We are moving to a situation which allows people to rationalize dishonesty to a much, much higher degree. And because of that whenever we have financial instruments that are further way from money, we just need to be more careful.

If you’re asked to think about the seven-digit number, part of your brain is busy, and the voices that you hear in your mind come from the emotional side; the cognitive side is busy. As we get tired, we are more likely to do the thing that is the path of least resistance. We have an impulsive nature that is basically saying, chocolate cake.

The experiments show quite clearly that as you resist more and more temptation, you’re actually more and more likely to fail. And we also find this in dishonesty. So we show that if we exhaust people mentally, we give them all kinds of complex tasks that they have to suppress their initial instincts, as they do it more and more, they also cheat to a higher degree. Because cheating is one of those things that we have this immediate reward, which is cheating, and in the long-term thought, it would be nice to be honest, and as that part is getting weaker and weaker we follow more of our impulsivity.

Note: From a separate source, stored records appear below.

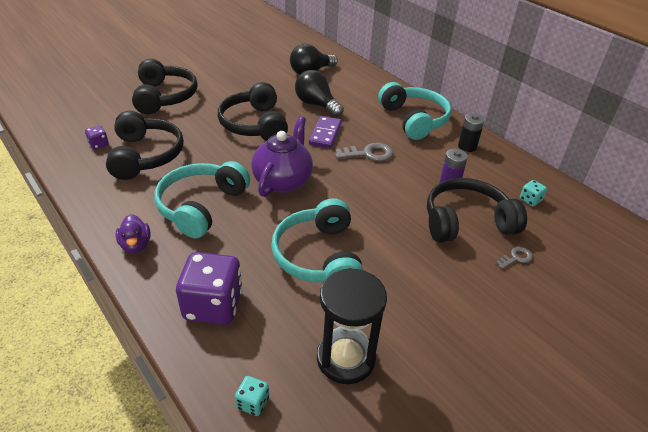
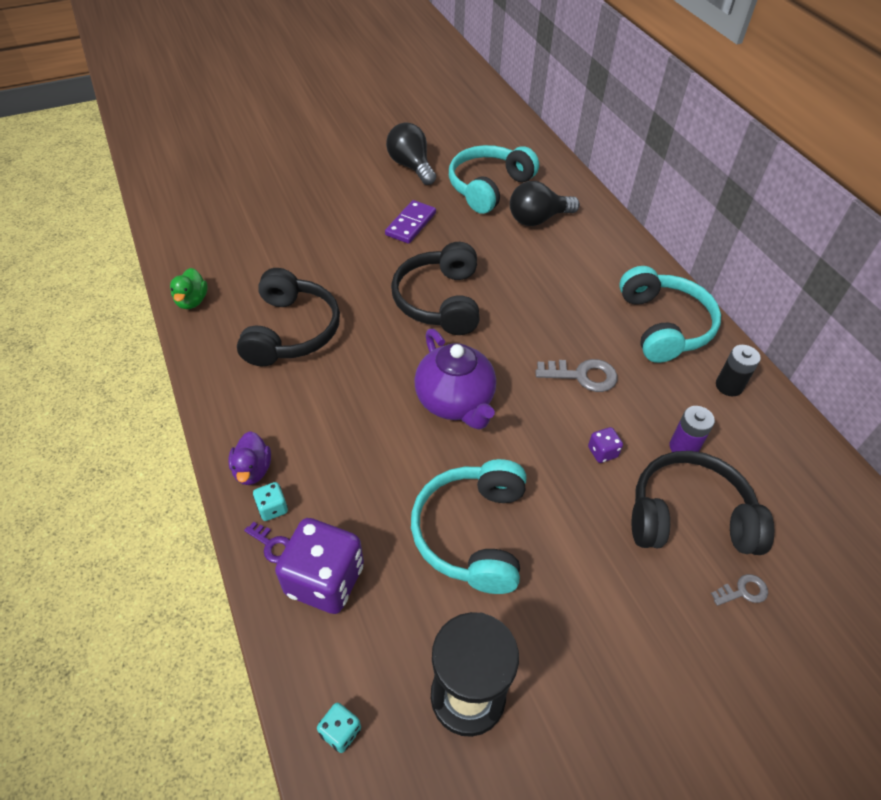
camera: 15 degrees right, 10 degrees up
purple dice [85,126,109,149] -> purple dice moved to [588,427,623,463]
black headphones [132,59,198,114] -> none
turquoise headphones [154,161,250,238] -> turquoise headphones moved to [449,145,539,214]
purple teapot [251,116,313,197] -> purple teapot turned 120 degrees clockwise [414,329,496,430]
black light bulb [295,70,344,117] -> black light bulb moved to [386,122,436,185]
purple domino [309,116,342,148] -> purple domino moved to [385,200,436,244]
turquoise dice [520,180,547,206] -> turquoise dice moved to [253,482,288,521]
none -> green duck [170,268,208,309]
none -> purple key [244,522,290,563]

Wired: What should people do about that? It’s impossible to eliminate stress.

Ariely:   I think people should work on their taxes first thing in the morning.

Wired:  Different religions have opportunities for penance and atonement — Catholics have confession, Jews have Yom Kippur. Are those helpful?

Ariely:  I went to Italy to talk to a Catholic priest, and I said, please explain confession to me. And this is no offense to the Catholics in the room, but from an economics perspective, confession is really odd. Because if you can confess and get absolved, shouldn’t you cheat more? Shouldn’t you cheat on the way to confession to minimize time in purgatory? So the priest said, ‘No, this is not how it works.’

You say to yourself, ‘I can steal, I can get caught, but I’ll also have to talk to a priest and it’ll be unpleasant.’ And you say, ‘You know what, not worth it.’ It’s as if the priest is increasing the cost of the crime.

Another possibility is that, much like thinking about the honor code, you come out of confession, and you feel pure and wonderful, and you stay with that feeling for a little bit longer and you don’t cheat after confession.

Now imagine what would happen if we started to do this more commonly in society: What if we allowed our bankers and politicians to start fresh? Now if you think that people basically want to be good, as long as you remind them about it, that means that a confessional process could actually allow people to achieve that. Because if you behave badly for a while, if it’s a slippery slope, there’s basically no way for you to reset.

In Catholicism, you as the sinner decide when to confess. In Judaism it’s once a year, outside of your control. The second difference is that in Judaism, because it’s a fixed day, everybody confesses at the same time. So there’s a social coordination mechanism.

Wired:  And in Judaism, on Yom Kippur, you’re fasting, depleting yourself.

Ariely:  And fasting is again really important. Suffering. What is the role of suffering in forgiveness? We have done experiments on torturing yourself, and it does look like it is cleansing. I mean it’s kind of sad, right? It would be nice if we could cleanse ourselves by doing something good for other people, but we can’t. We really have to suffer personally to do that.